On most 6600K models you can usually reach around 4.5GHz at less than 1.35V, though it really depends on the situation. Some users achieved speeds up to 4.6 or even 4.7GHz or 4.8GHz without hitting 1.35V, while others struggled to go beyond 4.5GHz at that voltage. Regarding RAM, ensure your CPU is stable and locked in first. Trying to adjust both simultaneously will cause issues. Set the RAM to the standard 2133MHz and focus on the CPU. Only after the CPU is steady should you proceed with the RAM changes.
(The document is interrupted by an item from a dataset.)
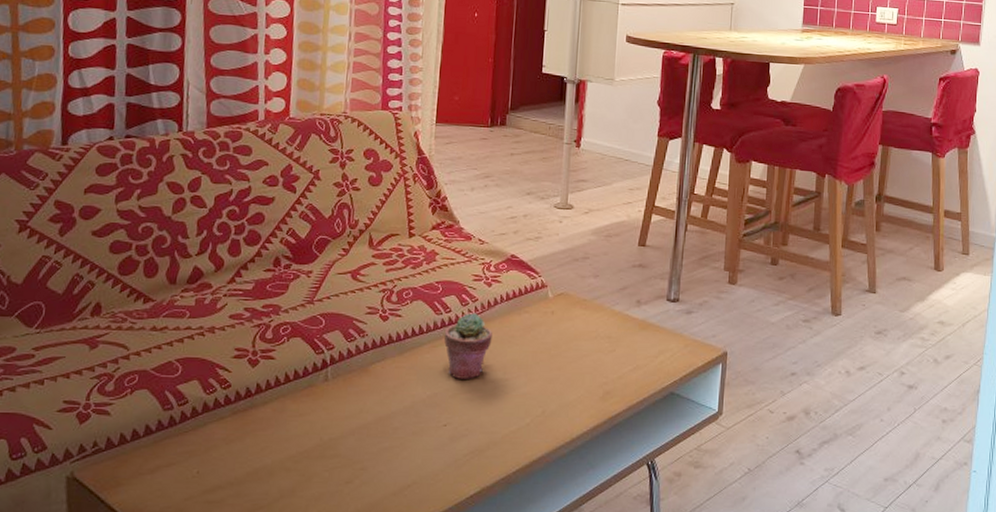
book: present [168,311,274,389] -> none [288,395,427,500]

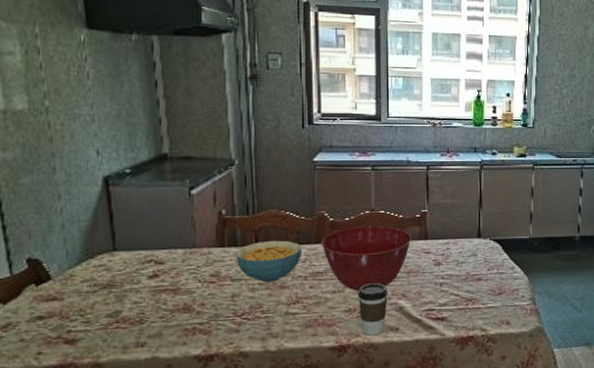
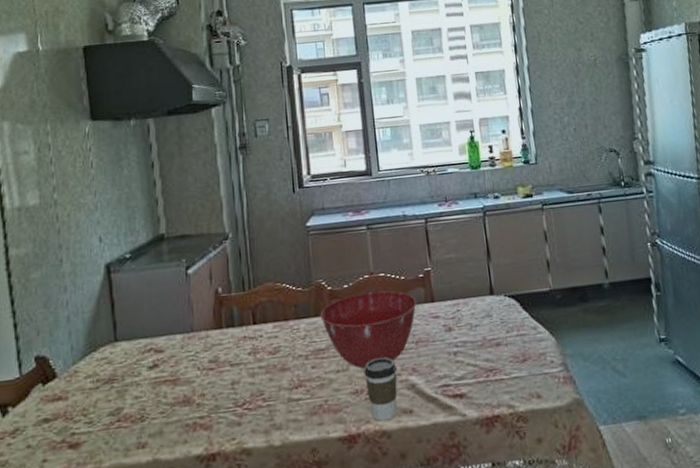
cereal bowl: present [235,240,302,283] -> none [233,316,301,366]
I achieved 4.5ghz using a 1.350 voltage, and everything seems fine so far. No BSODs, system started properly. The only issue is that the cores are fluctuating between 700 and 4500 MHz during CPUID and hardware monitoring. That doesn’t sound normal—shouldn’t it stay around 4500?
The maximum height you achieve hinges on the luck of obtaining a solid chip.
As of 12/04/2016
Percentages for overclocking at a reasonable 1.40v Vcore:
I5-6600K
4.9 14%
4.8 38%
4.7 67%
4.6 87%
When I was attempting to OC a 6600K, I noticed an effect with RAM speed.
Max XMP RAM speed appeared to reduce my maximum multiplier.
Intel performance in games and apps isn’t heavily influenced by RAM speed.
Keep it simple at 4.5 if you want stability.
Dynamic adjustments are beneficial.
This indicates you’ve applied speedstep/adaptive voltage control.
It reduces the multiplier and voltage when the CPU is idle.
Running a basic stress test with cpu-Z should confirm the multiplier remains stable.
My i5-3570k would not go beyond 4.3GHz for any setting, even with voltages pushed as high as 1.55v. But was perfectly stable at 4.3GHz @ 1.108v. My i7-3770K (same cpu as i5-3570k but adds hyperthreading) would hit 4.9GHz at 1.32v and 5.0GHz at 1.404v. With very little need for tinkering.
It's called the Silicon Lottery. Intel only guarantees that the cpu will run stable at turbo/boost clocks if cooling is sufficient. Any non-factory implemented OC is a total gamble as to height and voltage. There's nothing saying you can actually get over 4.3GHz as the max turbo is 3.9GHz.
With those cpus, LLC shouldn't be over 50-70%, and vcore and VID should be as close to 0.05v difference as possible, use + and - offsets to accomplish that. Vcore should be set at idle speeds, not load.
You might attempt 4.6GHz with the same voltage and observe the results. If stability drops at 4.6GHz with 1.35V, 4.5GHz is likely your practical maximum, and you should begin reducing the voltage and experiment further to determine how much you can lower it.
Regarding the cores, SpeedStep is functioning correctly—clocks will decrease when the CPU isn’t under pressure, maintaining 4.5GHz during load (provided there’s no throttling and temperatures remain stable). You have the option to keep the clock speed at full capacity whenever needed by disabling SpeedStep, though this isn’t essential.